All about Amethyst

Introduction

Amethyst, the birthstone for February, is a variety of quartz which varies in colour from a red-violet to a deep violet.

It is a gemstone symbolizing spiritual growth and protection, and is the most precious and valuable quartz stone except for the rare blue-green silica.

 

Description of amethyst

Amethyst carries distinct colors of violet, purple, rose, lavender and mauve, due to the presence of manganese. The colour tends to vary depending on where the stone is found – for example, in Southern Brazil it is usually light violet while in Madagascar it has redder tones.
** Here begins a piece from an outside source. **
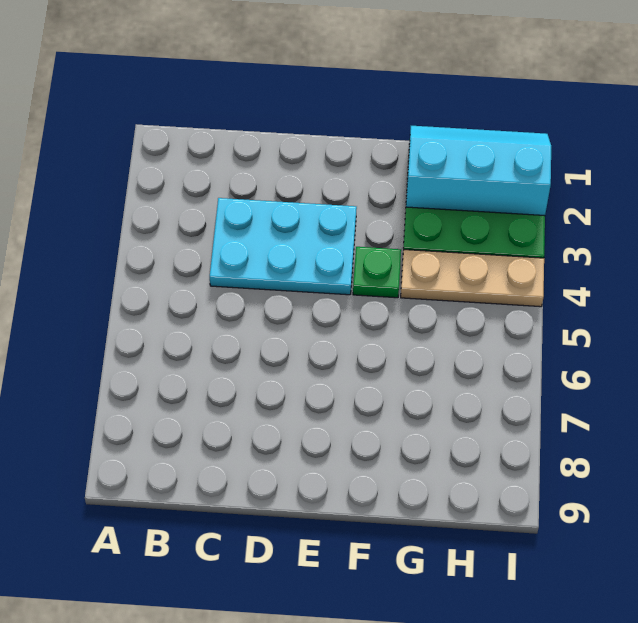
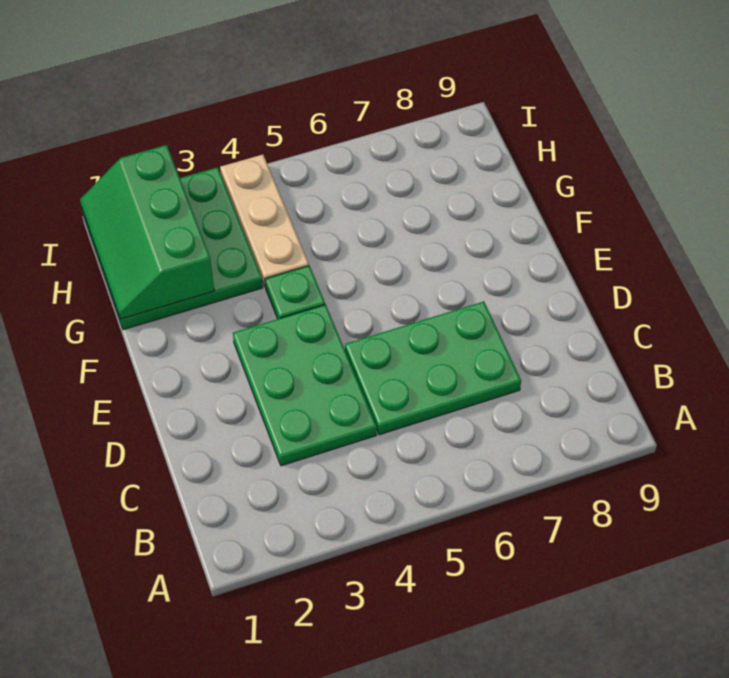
cyan plate C3:E4 level 1 -> green plate C3:E4 level 1
none -> green plate C5:D7 level 1
cyan slope G1:I2 level 2 top 2 -> green slope G1:I2 level 2 top 2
Amethyst is found all over the world, but the largest deposits are in Brazil, Uruguay and Madagascar.

It is a durable substance, measuring 7 on the Moh’s scale, which makes it very popular for ornamental jewelry.  

Amethyst comes in a variety of sizes. Most jewelry-grade amethyst stones found are usually about the size of a fist, but pieces have been measuring several meters in length and weighing several tonnes.

It also has similar properties to citrine, which is a gold-colored quartz.

 

History of amethyst

Amethyst was used as a gemstone by the ancient Egyptians.

Its name is derived from the ancient Greek word amethustos, meaning sober, because the Greeks believed it could prevent intoxication. Medieval European soldiers wore amethyst amulets to protect themselves in battle, believing the stone to be capable of healing people and keeping them cool-headed.

The concept of amethyst symbolizing protection has remained consistent throughout history, and it has been adopted as a means of protecting against illness, nightmares and addiction.

 

Value of amethyst

The value of amethyst depends heavily on its colour and clarity, but the fact it is so widespread makes it a generally affordable gemstone.

The most valuable amethyst has a strong reddish purple colour with no visible colour zoning. Darker amethyst is valuable, but not if it is so dark that it looks black in dim light. Any brownish or bronze-colored tints or blemishes tend to lower its value dramatically.

 

Treatment of amethyst

Amethyst is usually untreated. Some stones may be enhanced through heating, but heat changes the colour and transforms it into citrine.

Amethyst is available in just about every shape, cut and size, but it is often cut into rounds or ovals to maximize its colour. It is popular as a large center stone as the price per carat does not rise significantly with bigger sizes.

 

Summary

While it was once only used by royalty, amethyst has become one of the most popular coloured gemstones in the world, due to its availability, affordability and strong colour.

Amethyst is versatile and suitable for everyday wear in pendants, necklaces and rings – but, as with all gemstones, care should be taken to protect it from scratches and sharp blows.